Rabbia nei laboratori «Non sapevamo nulla»

Venerdì 18 Gennaio 2019
ALL'OSCURO
PONTE DI PIAVE «Da parte della Stefanel c'è la più assoluta omertà. Lavoriamo per l'azienda da molti anni. Nonostante questo, però, finora nessuno ci ha detto nulla sulla nostra sorte. Ci troviamo sull'orlo di un baratro. Ma ci impediscono anche di vederlo». È la voce che si alza dai laboratori tessili della zona di Ponte di Piave, che tirano avanti con le commesse ricevute proprio da Stefanel.
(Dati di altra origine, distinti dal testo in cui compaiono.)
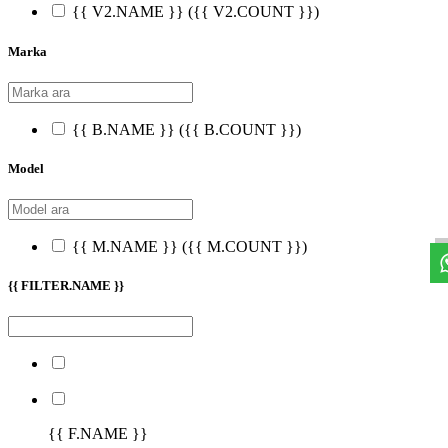
{{ V2.NAME }}
({{ V2.COUNT }})
Marka
{{ B.NAME }}
({{ B.COUNT }})
Model
{{ M.NAME }}
({{ M.COUNT }})
{{ FILTER.NAME }}
{{ F.NAME }}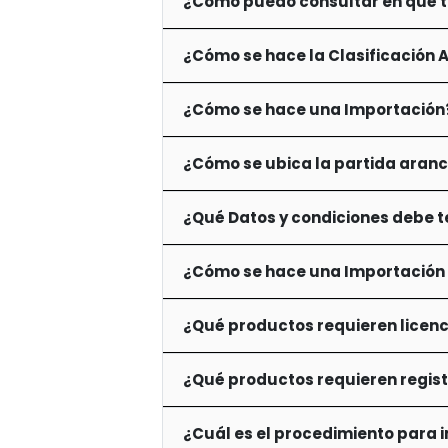
¿Cómo puedo consultar en qué t
¿Cómo se hace la Clasificación 
¿Cómo se hace una Importación
¿Cómo se ubica la partida aranc
¿Qué Datos y condiciones debe t
¿Cómo se hace una Importación 
¿Qué productos requieren licenc
¿Qué productos requieren regist
¿Cuál es el procedimiento para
Negli anni 80 ce n'erano decine. Poi sono via via calati. In paese si respira un'aria da fine epopea. Sta cedendo, forse in modo definitivo, un marchio che ha fatto la storia di Ponte di Piave. Ma la questione non è soltanto simbolica. Sarebbe triste, ma non così drammatico. Qui, invece, c'è ancora un indotto che adesso rischia di colare a picco. Pur non essendo dipendenti diretti, diverse famiglie della zona gestiscono laboratori che di fatto campano con il lavoro per Stefanel. Cosa ne sarà di loro? «Aspettiamo che qualcuno ci dica qualcosa allargano le braccia fino a questo momento l'azienda non si è fatta avanti. Sappiamo solo quello che leggiamo sui giornali».
SPALLATA FINALE
A causa delle difficoltà del tessile, già negli ultimi anni sono rimasti in piedi a fatica. Ora rischiano di ricevere la spallata finale. Il modello della rete di laboratori che ha fatto grande il marchio di abbigliamento trevigiano è in rovina. «L'azienda era fantastica. Una famiglia. Ha dato tanto a Ponte di Piave. Una crisi del genere fa male a tutti spiega Stefano Favaro, dipendente della Stefanel per 37 anni, dal 1973 al 2010, nella veste di responsabile del controllo qualità chi ancora lavora lì sta vivendo giorno per giorno una situazione veramente tragica. Probabilmente è stato un declino annunciato. Vuoi per la crisi generale o per altre cose. Giuseppe Stefanel ha fatto tutto quello che ha potuto, fino a quando ha potuto. Ma adesso siamo davanti a un problema veramente brutto, a una tragedia per tutto il paese. Siamo vittime della delocalizzazione. Con la realtà della Cina, tutte le aziende stanno portando il lavoro all'estero. C'erano tanti laboratori che lavoravano per il tessile, ora è praticamente finito tutto».
COMUNE IMPOTENTE
Favaro, oltre a guidare la Pro Loco di Ponte di Piave, è stato consigliere comunale fino all'agosto dell'anno scorso, quando il municipio è stato commissariato. Anche il Comune si interessò alle difficoltà dell'azienda. Ma il suo raggio d'azione era inevitabilmente limitato. Adesso auspica che possa esserci un intervento delle istituzioni: «Speriamo che la Regione e il governo prendano in mano la situazione, ne va dell'immagine di un'azienda leader nel settore dell'abbigliamento, conosciuta in tutto il mondo». In questi giorni a Ponte di Piave non si parla d'altro. «Purtroppo gli esuberi erano nell'aria: quando si presenta un concordato in bianco vuol dire che ormai l'azienda è proprio messa male dice Alvise Tommaseo per noi era una realtà importante: per decenni è stata un punto di riferimento anche per l'occupazione. E ora temo che le cose siano irreversibili. Mi auguro di no. Ma la situazione è davvero brutta. Probabilmente qualcosa è stato mal gestito. Forse bisognava intervenire prima. Fino a 15 anni fa Ponte di Piave si identificava quasi con il marchio Stefanel».
STORIE DI EMIGRAZIONE
«Conosciamo persone che pur di non perdere il lavoro hanno accettato di essere sbattute all'estero per mesi e mesi, per riuscire a dar da mangiare alle famiglie tira le fila Nicola Callegari, titolare del bar ricevitoria Giocatutto in piazza Garibaldi e ora, nonostante i sacrifici fatti, si trovano in queste condizioni. E pensare che fino a qualche anno fa Stefanel contava quasi mille dipendenti. Ci sono molti clienti che dicono che il papà ha costruito l'impero e il figlio l'ha distrutto in poco tempo».